The upside of all this is the same.  I can no longer numb myself or keep a buffer zone between myself and all that emotion and truth I need to get through.  Logically I can rationalize the benefits.  The possibility of having a life unconsumed by the abuse and its effects surrounds brings hope in face of soberly tackling the mess the abuse left behind.  However, the thought of digging through all this mess head on, without chemical help, also brings nausea and fear.  There are moments it all feels like a lose-lose situation.
Not drinking has affected my desire to write for the same reason above.  I will feel the full impact of the emotions and memories I post here.  For the last 90 days it seemed easier to keep the laptop off.  
Recently, I wrote out another portion of my story for a support group, first time I have ever done this totally sober.  It was painful, simply because I felt it this time.  There was not my comfortable level of detachment.  In the past I had written out parts of my story in one sitting, maybe taking an hour.   This time around it took nearly the entire week.  I would get a section down and have to stop.  I wrote some of it in a public place, which is a cheap form of putting distance between myself and the words on the paper.  I have a strict rule about making an emotional scene in public.  I barely do it in counseling or in private.  My nerves of steel were now spasming and I was amped up on emotion.  If I had to paint a picture of what life was like that week, leading up to the time I had finished reading my story, it would be of a squirrel in the middle of the road with a car coming at it.  I could not make up my mind which direction to go.  It was like I did not have time to think rationally, and I wasn’t. I experienced my first episode of “white knuckling” and hated every second of it.


Approximately an hour after I finished reading the story and the next member told theirs, I felt better in the sense I was no longer rocking back and forth in my seat.  I was exhausted and I was emotionally exhausted well into the next day.  However, I had done it.  I faced my story head on, as nerve-racking as it had been.  I am certainly not saying I will be able to handle my recovery in stride and with grace, but I at least know I have done it once, and the first time is always the hardest, right?

___

Tasks:
• a. Print the passage on sobriety between "Approximately an hour" and "the hardest, right?", inclusive.
• b. According to the passage on sobriety, how long did writing out the most recent portion of the story take?
The lines that follow were taken from a separate source.

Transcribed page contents
___

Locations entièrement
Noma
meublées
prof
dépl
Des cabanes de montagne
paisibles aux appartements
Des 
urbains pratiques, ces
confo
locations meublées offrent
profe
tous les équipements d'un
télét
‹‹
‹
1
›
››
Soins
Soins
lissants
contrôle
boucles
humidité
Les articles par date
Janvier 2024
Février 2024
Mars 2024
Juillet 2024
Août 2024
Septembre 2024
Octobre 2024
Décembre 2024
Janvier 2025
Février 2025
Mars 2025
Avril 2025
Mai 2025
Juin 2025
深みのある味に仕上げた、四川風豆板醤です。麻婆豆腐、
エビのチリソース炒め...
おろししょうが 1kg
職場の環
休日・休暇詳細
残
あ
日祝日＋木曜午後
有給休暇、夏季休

___

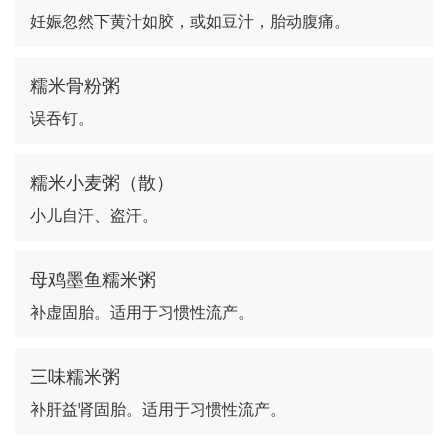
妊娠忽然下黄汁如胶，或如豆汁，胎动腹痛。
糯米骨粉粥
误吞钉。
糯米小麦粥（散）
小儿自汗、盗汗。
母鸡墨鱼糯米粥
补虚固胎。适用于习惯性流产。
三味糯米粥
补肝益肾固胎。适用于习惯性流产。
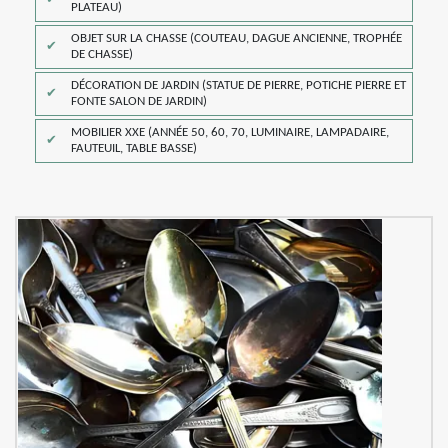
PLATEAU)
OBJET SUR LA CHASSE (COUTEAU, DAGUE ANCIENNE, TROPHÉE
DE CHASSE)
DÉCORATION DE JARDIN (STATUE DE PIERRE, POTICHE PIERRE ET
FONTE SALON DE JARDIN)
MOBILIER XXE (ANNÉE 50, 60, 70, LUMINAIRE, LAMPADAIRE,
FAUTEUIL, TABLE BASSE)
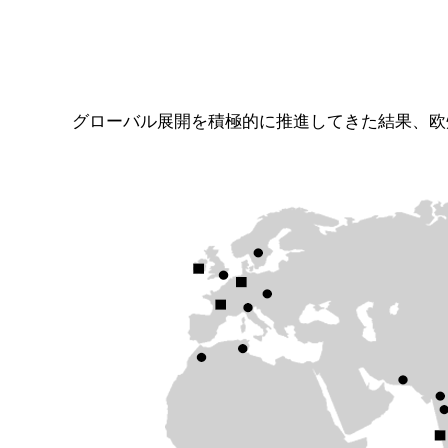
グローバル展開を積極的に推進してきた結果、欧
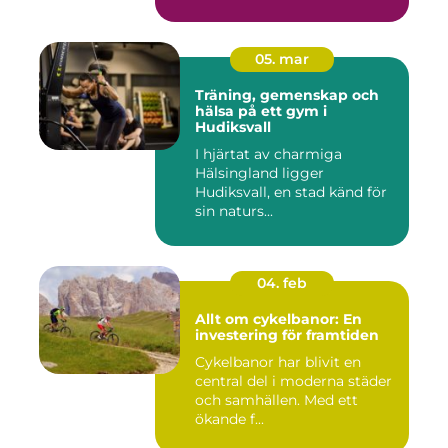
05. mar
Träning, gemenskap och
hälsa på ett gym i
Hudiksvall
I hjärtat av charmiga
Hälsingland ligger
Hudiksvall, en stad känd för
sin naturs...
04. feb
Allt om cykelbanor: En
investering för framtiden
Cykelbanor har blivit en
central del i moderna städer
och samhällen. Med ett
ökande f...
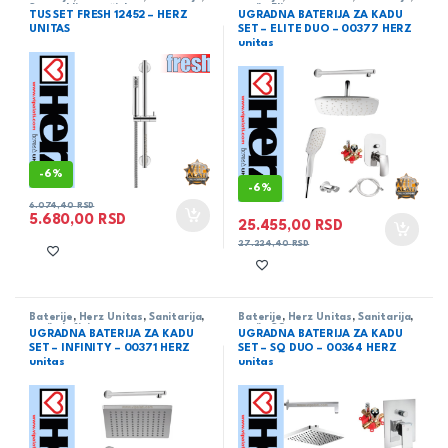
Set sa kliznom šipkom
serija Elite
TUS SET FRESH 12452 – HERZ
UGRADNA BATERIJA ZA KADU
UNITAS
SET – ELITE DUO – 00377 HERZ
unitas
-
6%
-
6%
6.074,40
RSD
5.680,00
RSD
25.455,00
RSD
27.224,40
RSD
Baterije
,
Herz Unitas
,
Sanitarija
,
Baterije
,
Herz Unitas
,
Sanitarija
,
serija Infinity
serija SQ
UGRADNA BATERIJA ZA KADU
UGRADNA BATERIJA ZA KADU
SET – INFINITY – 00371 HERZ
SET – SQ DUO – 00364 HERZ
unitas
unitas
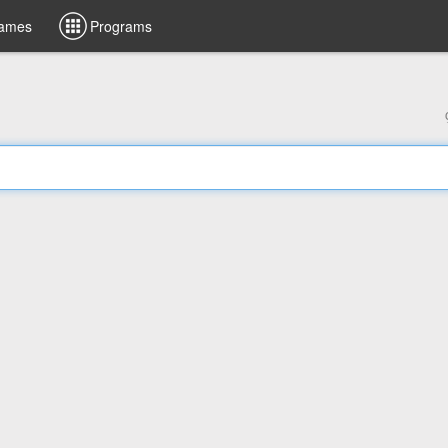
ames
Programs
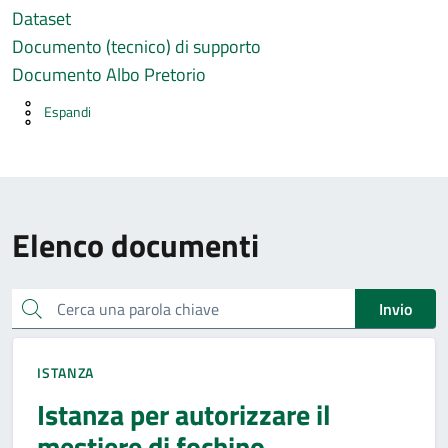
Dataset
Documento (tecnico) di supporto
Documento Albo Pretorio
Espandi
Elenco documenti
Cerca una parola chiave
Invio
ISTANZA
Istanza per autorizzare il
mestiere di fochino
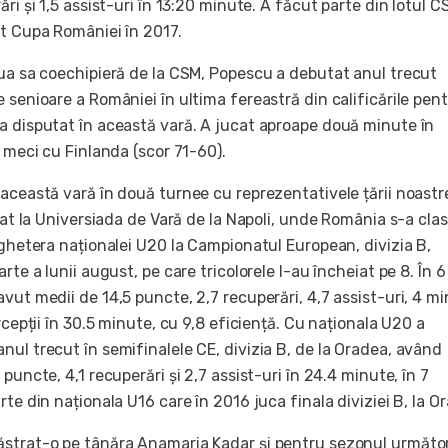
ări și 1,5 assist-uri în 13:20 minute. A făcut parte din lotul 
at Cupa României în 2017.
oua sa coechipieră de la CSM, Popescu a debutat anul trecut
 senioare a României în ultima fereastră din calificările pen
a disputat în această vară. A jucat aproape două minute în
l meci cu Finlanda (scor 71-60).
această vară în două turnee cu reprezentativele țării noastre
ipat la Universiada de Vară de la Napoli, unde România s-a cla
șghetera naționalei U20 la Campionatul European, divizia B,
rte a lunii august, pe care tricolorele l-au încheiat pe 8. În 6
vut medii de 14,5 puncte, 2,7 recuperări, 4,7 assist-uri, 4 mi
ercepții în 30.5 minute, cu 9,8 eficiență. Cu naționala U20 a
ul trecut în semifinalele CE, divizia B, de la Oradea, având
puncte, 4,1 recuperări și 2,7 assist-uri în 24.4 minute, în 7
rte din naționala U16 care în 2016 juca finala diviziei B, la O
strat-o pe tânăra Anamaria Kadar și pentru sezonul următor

___

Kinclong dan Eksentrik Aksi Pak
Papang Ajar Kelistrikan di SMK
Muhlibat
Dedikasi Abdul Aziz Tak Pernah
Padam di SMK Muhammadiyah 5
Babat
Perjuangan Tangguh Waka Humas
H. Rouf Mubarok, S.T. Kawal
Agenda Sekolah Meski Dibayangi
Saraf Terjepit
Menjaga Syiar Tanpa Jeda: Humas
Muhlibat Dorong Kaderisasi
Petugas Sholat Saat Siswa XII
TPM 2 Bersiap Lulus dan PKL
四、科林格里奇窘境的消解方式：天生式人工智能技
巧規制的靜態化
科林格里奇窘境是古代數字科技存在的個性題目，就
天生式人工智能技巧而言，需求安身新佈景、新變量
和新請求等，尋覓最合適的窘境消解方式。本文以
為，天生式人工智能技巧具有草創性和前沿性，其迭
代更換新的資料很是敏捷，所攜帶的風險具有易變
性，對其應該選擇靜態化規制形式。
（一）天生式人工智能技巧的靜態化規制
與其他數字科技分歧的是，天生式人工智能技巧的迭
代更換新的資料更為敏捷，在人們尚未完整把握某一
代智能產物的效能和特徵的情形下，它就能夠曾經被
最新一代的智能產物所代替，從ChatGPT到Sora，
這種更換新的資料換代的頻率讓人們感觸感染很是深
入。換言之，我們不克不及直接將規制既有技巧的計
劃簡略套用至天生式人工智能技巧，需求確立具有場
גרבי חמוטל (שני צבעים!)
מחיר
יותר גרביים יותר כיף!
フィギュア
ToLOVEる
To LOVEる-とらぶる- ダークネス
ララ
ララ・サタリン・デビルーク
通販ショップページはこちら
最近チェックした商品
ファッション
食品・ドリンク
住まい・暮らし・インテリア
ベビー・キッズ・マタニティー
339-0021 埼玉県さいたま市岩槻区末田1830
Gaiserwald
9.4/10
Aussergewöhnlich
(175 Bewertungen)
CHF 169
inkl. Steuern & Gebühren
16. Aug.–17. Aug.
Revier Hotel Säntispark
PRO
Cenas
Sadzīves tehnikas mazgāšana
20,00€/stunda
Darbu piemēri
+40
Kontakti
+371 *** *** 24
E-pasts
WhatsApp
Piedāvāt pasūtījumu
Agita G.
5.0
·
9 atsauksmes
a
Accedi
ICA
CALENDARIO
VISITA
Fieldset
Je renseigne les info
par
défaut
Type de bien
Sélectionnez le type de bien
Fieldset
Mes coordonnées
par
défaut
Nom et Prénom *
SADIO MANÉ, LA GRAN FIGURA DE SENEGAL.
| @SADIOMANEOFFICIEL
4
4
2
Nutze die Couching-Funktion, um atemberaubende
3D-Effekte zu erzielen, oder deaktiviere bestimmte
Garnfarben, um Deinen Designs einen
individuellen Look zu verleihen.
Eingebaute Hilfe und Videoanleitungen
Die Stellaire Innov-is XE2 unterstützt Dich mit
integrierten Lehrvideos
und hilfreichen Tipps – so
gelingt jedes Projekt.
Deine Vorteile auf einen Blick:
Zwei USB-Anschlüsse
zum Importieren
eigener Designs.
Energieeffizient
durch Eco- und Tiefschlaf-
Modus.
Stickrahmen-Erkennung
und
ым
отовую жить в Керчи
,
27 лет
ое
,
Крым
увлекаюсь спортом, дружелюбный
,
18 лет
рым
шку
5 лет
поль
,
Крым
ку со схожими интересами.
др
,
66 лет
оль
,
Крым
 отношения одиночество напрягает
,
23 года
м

___

Outputs for the tasks:
• a.
Approximately an hour after I finished reading the story and the next member told theirs, I felt better in the sense I was no longer rocking back and forth in my seat.  I was exhausted and I was emotionally exhausted well into the next day.  However, I had done it.  I faced my story head on, as nerve-racking as it had been.  I am certainly not saying I will be able to handle my recovery in stride and with grace, but I at least know I have done it once, and the first time is always the hardest, right?

• b. It took nearly the entire week.